Your goal
Reproduce the listing verbatim, starting at the line that contains "삼성전자, FMS 2026서 차세대 3D 메" and stopping after the line that contains "스 프로젝트 ‘아사고’ 출범한다".
------
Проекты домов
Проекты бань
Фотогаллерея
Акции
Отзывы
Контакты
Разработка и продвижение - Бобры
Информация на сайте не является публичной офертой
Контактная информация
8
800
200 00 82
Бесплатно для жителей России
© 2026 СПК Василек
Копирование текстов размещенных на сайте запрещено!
------
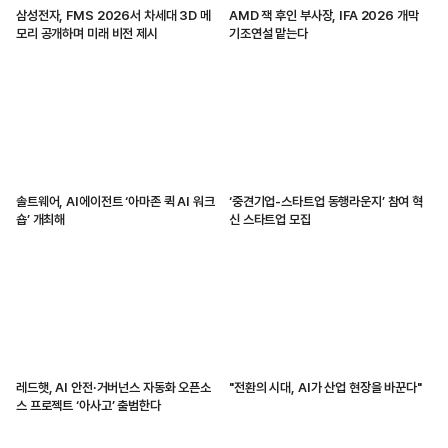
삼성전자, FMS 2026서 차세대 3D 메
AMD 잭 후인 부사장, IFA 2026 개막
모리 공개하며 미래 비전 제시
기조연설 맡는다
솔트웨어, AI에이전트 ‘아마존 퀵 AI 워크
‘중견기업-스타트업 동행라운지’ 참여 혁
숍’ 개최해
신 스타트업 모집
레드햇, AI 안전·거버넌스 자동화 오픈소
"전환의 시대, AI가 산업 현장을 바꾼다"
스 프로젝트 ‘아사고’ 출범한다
------
Finished task
삼성전자, FMS 2026서 차세대 3D 메
AMD 잭 후인 부사장, IFA 2026 개막
모리 공개하며 미래 비전 제시
기조연설 맡는다
솔트웨어, AI에이전트 ‘아마존 퀵 AI 워크
‘중견기업-스타트업 동행라운지’ 참여 혁
숍’ 개최해
신 스타트업 모집
레드햇, AI 안전·거버넌스 자동화 오픈소
"전환의 시대, AI가 산업 현장을 바꾼다"
스 프로젝트 ‘아사고’ 출범한다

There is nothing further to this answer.